**Instructions for the task**
Among the entries below, how many lines include the string "linecap"? Answer with only the number.

**Data listing**

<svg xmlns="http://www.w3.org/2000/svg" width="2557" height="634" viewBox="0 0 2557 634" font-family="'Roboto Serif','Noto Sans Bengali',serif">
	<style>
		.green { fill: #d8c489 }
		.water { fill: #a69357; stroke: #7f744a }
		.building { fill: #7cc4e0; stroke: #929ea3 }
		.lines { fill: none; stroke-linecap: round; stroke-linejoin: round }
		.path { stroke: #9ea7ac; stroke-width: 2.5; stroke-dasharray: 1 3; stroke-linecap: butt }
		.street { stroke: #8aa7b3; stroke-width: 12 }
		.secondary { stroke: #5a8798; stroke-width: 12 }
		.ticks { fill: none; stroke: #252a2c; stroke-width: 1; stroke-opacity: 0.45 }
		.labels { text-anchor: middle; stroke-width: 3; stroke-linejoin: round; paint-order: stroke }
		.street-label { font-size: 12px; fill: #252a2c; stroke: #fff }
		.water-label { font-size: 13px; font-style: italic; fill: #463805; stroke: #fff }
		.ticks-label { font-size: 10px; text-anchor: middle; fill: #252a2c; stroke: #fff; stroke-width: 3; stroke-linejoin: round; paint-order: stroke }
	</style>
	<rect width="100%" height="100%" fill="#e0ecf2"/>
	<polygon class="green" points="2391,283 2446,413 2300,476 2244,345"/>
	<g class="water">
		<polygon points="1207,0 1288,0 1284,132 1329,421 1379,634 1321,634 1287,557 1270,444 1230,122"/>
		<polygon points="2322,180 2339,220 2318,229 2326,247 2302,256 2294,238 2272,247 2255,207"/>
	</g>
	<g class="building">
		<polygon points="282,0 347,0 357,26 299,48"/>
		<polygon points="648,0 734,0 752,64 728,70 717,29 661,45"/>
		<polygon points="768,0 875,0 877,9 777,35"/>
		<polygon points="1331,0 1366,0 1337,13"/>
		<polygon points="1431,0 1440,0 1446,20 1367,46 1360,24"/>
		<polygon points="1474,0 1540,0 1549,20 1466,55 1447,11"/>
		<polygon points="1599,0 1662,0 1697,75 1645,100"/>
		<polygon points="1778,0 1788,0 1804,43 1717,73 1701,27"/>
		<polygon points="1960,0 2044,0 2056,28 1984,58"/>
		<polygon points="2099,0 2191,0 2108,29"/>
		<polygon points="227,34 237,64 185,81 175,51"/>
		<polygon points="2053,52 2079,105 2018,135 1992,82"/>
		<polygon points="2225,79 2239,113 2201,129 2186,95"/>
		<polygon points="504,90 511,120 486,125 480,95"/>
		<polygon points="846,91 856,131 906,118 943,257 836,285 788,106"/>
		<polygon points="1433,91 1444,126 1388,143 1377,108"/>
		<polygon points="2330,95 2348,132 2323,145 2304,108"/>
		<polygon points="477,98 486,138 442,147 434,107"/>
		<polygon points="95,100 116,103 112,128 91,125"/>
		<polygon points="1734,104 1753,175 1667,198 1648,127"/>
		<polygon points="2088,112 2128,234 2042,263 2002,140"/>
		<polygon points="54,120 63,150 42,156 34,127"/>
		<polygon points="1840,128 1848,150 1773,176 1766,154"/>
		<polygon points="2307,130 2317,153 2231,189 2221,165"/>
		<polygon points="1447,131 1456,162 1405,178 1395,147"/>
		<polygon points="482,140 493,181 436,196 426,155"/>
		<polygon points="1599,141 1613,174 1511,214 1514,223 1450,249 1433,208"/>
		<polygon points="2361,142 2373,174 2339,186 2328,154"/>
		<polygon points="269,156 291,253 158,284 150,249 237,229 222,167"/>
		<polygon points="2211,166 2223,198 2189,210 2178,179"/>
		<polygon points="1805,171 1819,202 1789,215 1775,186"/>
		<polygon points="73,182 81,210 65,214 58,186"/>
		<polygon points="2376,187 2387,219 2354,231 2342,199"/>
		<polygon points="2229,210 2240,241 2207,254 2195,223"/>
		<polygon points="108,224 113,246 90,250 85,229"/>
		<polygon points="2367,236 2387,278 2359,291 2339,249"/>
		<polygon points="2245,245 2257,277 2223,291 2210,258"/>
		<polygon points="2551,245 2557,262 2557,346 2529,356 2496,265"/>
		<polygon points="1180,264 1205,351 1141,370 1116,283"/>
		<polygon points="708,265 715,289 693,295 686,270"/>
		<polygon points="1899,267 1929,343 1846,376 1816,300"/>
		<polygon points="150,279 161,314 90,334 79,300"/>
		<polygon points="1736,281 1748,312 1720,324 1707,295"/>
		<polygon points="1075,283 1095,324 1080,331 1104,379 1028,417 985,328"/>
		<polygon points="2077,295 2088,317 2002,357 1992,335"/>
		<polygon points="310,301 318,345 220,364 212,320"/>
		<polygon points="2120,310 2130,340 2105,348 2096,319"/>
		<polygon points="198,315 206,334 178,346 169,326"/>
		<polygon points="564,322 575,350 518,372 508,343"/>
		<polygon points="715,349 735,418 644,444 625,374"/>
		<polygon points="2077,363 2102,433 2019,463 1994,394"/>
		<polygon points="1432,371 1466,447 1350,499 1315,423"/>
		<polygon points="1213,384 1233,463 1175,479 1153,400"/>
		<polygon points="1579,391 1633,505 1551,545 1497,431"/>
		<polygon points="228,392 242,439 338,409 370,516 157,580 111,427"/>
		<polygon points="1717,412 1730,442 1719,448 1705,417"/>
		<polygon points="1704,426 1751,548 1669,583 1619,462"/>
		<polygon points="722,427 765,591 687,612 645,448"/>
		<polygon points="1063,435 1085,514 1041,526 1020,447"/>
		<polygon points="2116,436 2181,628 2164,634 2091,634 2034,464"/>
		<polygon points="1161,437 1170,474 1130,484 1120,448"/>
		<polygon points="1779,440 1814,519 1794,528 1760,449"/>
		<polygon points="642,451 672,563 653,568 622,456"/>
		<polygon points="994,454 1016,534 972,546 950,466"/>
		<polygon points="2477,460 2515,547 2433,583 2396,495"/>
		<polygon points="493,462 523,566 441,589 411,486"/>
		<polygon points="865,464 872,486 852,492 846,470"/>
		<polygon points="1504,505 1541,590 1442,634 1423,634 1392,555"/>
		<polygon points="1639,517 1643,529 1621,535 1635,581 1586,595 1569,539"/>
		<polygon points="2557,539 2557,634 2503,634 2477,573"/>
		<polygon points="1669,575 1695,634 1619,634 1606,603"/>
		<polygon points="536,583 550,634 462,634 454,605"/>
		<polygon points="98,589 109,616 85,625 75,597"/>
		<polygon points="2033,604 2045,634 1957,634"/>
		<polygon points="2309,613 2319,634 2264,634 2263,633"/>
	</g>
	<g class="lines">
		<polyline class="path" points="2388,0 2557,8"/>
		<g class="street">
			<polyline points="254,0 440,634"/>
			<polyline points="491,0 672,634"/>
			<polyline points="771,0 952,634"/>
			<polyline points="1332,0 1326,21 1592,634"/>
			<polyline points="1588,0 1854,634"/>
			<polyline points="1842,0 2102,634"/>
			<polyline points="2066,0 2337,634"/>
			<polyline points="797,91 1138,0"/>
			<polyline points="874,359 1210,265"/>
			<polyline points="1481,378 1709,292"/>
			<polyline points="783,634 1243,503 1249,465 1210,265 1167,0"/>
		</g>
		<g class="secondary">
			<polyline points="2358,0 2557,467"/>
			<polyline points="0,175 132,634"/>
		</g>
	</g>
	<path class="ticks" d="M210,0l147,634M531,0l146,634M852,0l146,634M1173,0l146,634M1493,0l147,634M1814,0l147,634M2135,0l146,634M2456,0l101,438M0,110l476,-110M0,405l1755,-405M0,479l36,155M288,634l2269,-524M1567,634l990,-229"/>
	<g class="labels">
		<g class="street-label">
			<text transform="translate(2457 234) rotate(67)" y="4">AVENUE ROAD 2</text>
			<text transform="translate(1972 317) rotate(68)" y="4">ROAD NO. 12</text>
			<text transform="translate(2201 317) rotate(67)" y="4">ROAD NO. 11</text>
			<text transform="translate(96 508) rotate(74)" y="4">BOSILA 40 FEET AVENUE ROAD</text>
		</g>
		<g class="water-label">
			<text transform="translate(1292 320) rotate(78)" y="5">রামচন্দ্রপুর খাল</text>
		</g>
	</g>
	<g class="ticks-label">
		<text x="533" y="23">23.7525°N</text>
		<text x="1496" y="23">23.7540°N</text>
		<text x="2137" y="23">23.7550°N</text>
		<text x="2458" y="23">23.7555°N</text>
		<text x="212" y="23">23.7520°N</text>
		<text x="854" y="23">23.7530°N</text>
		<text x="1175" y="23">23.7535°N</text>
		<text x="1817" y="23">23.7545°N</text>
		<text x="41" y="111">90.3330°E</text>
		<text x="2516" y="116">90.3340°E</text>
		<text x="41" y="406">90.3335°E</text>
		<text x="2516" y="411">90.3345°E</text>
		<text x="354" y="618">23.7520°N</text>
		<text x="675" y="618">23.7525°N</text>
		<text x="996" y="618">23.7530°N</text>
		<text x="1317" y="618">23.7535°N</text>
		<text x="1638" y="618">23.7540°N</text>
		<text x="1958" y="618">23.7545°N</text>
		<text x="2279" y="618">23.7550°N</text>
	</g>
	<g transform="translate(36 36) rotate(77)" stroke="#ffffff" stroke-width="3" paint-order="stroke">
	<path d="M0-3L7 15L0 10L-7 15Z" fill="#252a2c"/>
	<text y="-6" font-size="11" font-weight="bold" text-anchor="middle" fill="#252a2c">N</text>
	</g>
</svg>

**Answer space**
2